• _What is being asked_
Please count the lines in the rows below that contain the word "musí". Reply with the number alone.

(Input records)

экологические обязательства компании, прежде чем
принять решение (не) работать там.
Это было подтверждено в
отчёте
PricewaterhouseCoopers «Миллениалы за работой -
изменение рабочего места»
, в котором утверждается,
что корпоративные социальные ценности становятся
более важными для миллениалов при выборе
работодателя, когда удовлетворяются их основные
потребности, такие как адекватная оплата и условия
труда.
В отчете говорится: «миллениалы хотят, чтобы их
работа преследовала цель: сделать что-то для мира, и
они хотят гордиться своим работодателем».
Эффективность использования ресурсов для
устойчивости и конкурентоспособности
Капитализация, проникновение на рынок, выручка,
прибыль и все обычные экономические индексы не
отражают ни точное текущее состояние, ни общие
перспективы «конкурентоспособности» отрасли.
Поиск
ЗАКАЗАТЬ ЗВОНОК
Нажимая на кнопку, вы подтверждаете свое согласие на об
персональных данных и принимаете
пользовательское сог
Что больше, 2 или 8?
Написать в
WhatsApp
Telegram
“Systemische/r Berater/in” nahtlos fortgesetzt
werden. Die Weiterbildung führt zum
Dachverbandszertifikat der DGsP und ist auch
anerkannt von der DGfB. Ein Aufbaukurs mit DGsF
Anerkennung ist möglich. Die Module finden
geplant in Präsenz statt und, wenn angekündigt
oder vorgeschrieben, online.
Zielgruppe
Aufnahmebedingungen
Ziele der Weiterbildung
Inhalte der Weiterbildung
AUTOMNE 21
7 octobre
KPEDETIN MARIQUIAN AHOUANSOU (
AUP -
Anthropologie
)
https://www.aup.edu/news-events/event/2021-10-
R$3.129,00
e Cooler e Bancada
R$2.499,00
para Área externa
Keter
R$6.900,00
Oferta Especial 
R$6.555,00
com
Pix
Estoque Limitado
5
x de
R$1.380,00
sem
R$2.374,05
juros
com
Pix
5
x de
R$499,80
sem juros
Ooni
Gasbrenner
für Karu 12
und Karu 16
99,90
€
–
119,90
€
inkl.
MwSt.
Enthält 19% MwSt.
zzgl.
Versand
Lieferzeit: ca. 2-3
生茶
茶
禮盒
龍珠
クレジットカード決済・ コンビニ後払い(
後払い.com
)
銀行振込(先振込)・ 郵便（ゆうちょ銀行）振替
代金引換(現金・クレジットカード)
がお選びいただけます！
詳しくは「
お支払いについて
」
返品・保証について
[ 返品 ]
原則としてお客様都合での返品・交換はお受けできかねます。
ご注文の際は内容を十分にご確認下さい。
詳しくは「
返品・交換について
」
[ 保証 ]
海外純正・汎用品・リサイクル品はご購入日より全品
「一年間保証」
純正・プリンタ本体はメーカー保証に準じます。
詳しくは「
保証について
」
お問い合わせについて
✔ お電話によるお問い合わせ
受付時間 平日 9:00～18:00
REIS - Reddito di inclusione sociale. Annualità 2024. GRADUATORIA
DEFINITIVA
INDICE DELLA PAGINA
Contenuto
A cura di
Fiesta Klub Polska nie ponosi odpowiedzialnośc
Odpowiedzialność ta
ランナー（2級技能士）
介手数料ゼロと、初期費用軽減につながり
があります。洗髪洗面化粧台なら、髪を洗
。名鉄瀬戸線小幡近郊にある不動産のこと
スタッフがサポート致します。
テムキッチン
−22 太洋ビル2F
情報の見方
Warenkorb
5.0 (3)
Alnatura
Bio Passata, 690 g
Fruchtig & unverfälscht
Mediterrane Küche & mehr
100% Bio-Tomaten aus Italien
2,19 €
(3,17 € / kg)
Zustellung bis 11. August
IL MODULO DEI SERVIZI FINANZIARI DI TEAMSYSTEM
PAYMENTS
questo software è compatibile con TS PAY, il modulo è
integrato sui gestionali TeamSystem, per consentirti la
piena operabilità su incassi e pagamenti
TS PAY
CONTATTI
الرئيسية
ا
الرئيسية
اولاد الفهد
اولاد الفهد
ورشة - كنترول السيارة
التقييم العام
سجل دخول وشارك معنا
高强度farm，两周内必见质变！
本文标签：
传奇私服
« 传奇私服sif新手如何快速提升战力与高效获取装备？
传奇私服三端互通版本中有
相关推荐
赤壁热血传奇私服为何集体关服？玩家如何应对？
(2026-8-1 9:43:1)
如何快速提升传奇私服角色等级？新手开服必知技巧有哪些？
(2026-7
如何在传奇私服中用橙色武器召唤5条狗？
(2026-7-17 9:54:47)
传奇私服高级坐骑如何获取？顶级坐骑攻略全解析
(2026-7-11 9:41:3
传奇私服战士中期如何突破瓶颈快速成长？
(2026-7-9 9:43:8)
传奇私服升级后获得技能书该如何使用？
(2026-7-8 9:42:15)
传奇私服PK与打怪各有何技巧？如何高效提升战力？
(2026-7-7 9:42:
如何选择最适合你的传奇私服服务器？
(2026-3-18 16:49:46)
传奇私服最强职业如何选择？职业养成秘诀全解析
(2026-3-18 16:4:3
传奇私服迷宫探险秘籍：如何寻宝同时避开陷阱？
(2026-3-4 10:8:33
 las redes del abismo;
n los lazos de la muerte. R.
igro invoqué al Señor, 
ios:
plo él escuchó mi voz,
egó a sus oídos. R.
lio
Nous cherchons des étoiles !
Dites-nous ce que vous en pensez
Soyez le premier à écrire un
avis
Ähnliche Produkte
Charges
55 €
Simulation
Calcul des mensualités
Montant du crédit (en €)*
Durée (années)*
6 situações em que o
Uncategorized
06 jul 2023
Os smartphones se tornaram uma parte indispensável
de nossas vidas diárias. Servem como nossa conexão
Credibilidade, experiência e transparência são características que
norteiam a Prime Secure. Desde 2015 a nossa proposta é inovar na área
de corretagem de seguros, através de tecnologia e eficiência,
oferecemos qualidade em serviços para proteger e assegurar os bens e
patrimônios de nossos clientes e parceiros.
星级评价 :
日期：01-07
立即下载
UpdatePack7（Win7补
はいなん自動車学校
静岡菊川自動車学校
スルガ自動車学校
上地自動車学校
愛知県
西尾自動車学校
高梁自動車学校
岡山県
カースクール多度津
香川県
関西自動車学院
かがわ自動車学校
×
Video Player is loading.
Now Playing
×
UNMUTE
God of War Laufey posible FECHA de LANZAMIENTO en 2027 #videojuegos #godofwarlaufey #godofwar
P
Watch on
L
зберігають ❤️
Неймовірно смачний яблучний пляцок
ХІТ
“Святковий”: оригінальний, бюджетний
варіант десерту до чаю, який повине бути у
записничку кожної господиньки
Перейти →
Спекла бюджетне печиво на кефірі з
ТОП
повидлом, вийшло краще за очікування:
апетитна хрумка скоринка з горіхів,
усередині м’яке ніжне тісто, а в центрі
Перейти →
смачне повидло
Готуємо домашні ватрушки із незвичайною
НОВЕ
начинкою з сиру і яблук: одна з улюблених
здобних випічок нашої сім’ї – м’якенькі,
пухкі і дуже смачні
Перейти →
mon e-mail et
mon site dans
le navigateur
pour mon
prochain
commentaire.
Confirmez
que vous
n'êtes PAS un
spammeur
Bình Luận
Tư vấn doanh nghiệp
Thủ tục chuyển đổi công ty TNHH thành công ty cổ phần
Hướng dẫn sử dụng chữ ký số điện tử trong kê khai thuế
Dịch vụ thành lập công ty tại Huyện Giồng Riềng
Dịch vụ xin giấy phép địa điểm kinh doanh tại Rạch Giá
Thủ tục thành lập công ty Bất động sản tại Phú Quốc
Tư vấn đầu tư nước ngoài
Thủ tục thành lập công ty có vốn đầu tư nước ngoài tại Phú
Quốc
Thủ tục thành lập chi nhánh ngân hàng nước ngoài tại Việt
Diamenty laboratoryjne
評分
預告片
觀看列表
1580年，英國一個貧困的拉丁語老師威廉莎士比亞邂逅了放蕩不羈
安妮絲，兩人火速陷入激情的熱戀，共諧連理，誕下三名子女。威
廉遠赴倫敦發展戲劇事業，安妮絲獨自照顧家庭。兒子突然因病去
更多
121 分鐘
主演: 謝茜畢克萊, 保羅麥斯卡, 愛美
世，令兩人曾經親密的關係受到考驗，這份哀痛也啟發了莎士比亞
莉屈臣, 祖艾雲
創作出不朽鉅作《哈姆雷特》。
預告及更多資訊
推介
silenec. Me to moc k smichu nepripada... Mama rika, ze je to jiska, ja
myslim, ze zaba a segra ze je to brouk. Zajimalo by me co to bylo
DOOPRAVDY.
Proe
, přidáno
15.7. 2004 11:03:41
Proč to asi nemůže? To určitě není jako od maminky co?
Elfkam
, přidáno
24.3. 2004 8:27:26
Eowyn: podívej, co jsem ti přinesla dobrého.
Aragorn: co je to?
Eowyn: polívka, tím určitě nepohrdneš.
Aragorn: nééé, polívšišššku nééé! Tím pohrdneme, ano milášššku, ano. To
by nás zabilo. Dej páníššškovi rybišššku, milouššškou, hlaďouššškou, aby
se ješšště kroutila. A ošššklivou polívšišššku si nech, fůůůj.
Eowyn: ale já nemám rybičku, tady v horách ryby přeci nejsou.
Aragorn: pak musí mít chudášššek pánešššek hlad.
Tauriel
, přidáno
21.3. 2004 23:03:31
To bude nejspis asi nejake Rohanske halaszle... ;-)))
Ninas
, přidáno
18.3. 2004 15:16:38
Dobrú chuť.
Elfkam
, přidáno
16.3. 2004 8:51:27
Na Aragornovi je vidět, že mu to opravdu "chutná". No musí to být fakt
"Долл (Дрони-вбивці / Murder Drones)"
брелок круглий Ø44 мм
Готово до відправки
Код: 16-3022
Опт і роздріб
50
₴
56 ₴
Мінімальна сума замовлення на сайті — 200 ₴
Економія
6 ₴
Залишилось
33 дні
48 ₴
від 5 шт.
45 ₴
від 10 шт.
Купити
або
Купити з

(End Input records)

• _Result for this task_
2